Peneliti ICW Firdaus Ilyas menambahkan sebelum menerapkan tax amnesty, pemerintah seharusnya membenahi syarat fundamentalnya. Dia khawatir, jika hal itu belum dilakukan, undang-undang tersebut akan menguntungkan para pengemplang pajak. “Kami tidak anti Tax Amnesty, tetapi sebelum menerapkan kebijakan tersebut, prinsip-prinsip dasarnya harusnya diperbaiki,” jelas dia.
Menururnya, ada cara lain yang bisa ditempuh selain menerapkan tax amnesty, yakni mengoptimalkan penerimaan pajaknya. “Kalau memang terkait dengan Tax Amnesty, buat dulu sistemnya," jelas dia.

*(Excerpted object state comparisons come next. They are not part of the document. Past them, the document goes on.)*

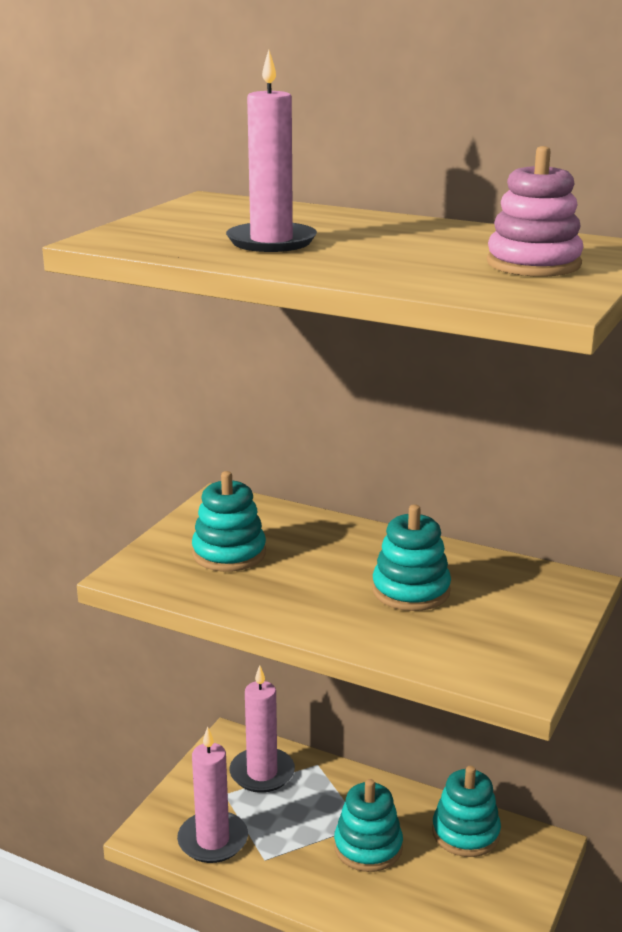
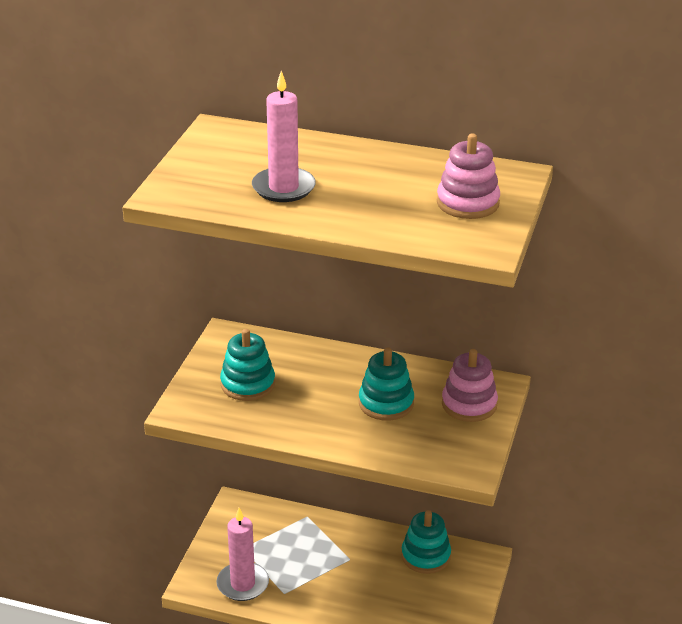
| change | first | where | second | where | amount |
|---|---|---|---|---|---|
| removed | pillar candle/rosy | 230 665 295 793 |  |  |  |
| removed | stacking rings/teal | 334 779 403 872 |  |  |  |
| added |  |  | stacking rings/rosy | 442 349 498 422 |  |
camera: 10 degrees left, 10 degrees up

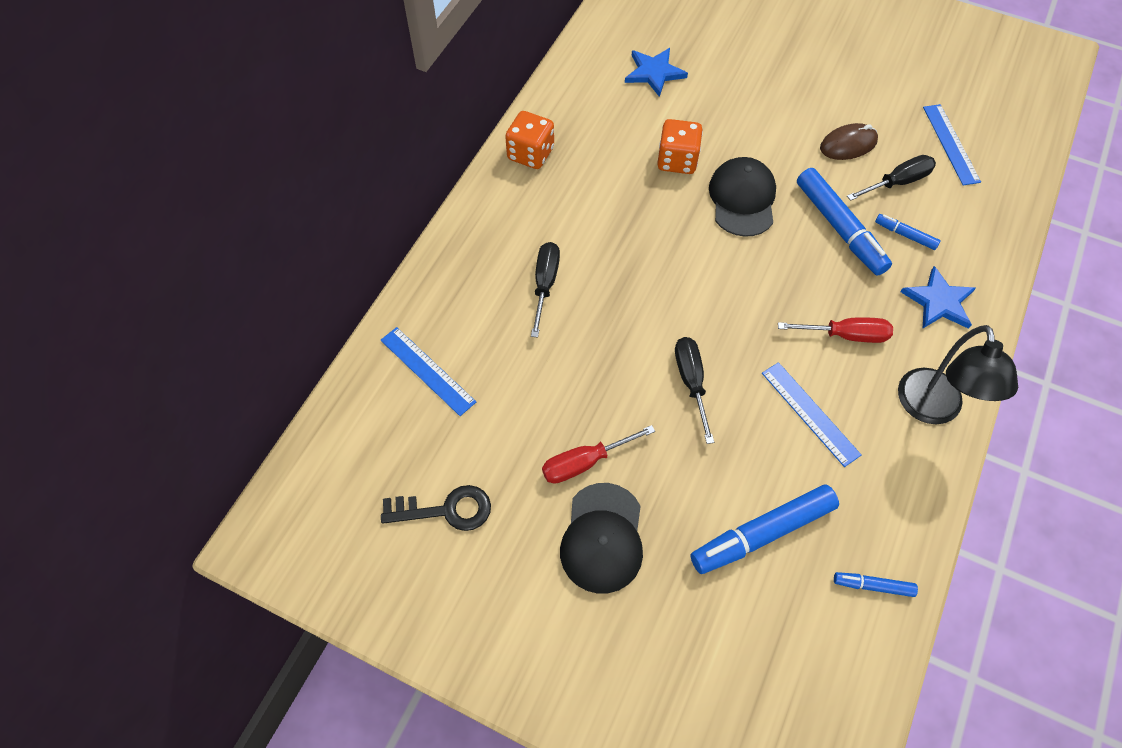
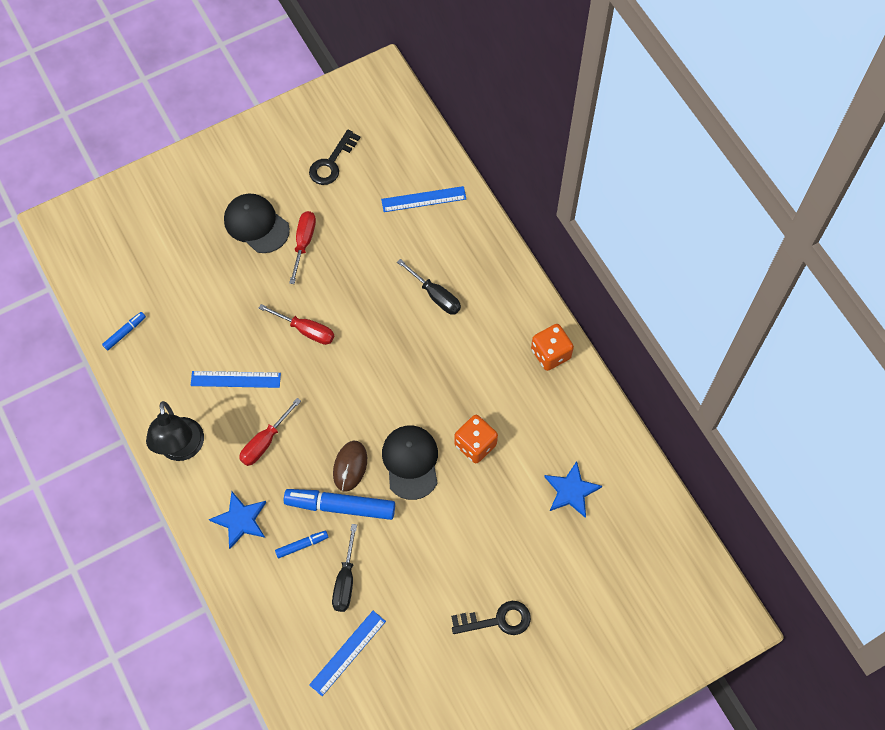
| change | first | where | second | where | amount |
|---|---|---|---|---|---|
| turned | measuring stick/cobalt | 923 104 981 185 |  | 309 611 386 696 | 75 degrees counterclockwise |
| moved | mouse/dark brown | 820 123 878 160 |  | 333 441 367 491 |  |
| turned | peaked cap/ebony | 709 157 776 237 |  | 382 426 438 500 | 135 degrees counterclockwise |
| turned | lamp/ebony | 898 325 1018 424 |  | 146 401 204 461 | 135 degrees counterclockwise |
| recoloured | flat screwdriver/ebony | 675 337 714 444 | flat screwdriver/red | 258 304 334 345 |  |
| removed | marker pen/cobalt | 690 484 839 574 |  |  |  |
| added |  |  | latchkey/ebony | 451 601 531 635 |  |
camera: 125 degrees right, 5 degrees up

Dia menengarai, banyak pihak yang mendompleng terkait pembahasan undang-undang pengampunan pajak tersebut. Sehingga diperlukan kajian yang cermat sebelum undang-undang itu disahkan.
"Mau diterapkan, seharusnya dibenahi dulu pengwasannya, database-nya, termasuk koordinasi para penegak hukumnya," kata Firdaus.
Dia mengamati, di negara lain Tax Autority mempunyai kewenangan untuk mengakses data milik perbankan. Hal itu berbanding terbalik dengan yang terjadi di Indonesia. Undang-Undang kerahasiaan perbankan seharusnya direvisi.
Namun demikian dia menilai DPR tampaknya tidak memiliki etikat untuk merevisi undang-undang kerahasiaan perbankan tersebut. “Mereka mau tidak, atau jangan-jangan takut rahasia transaksi mereka terbongkar,” ujarnya.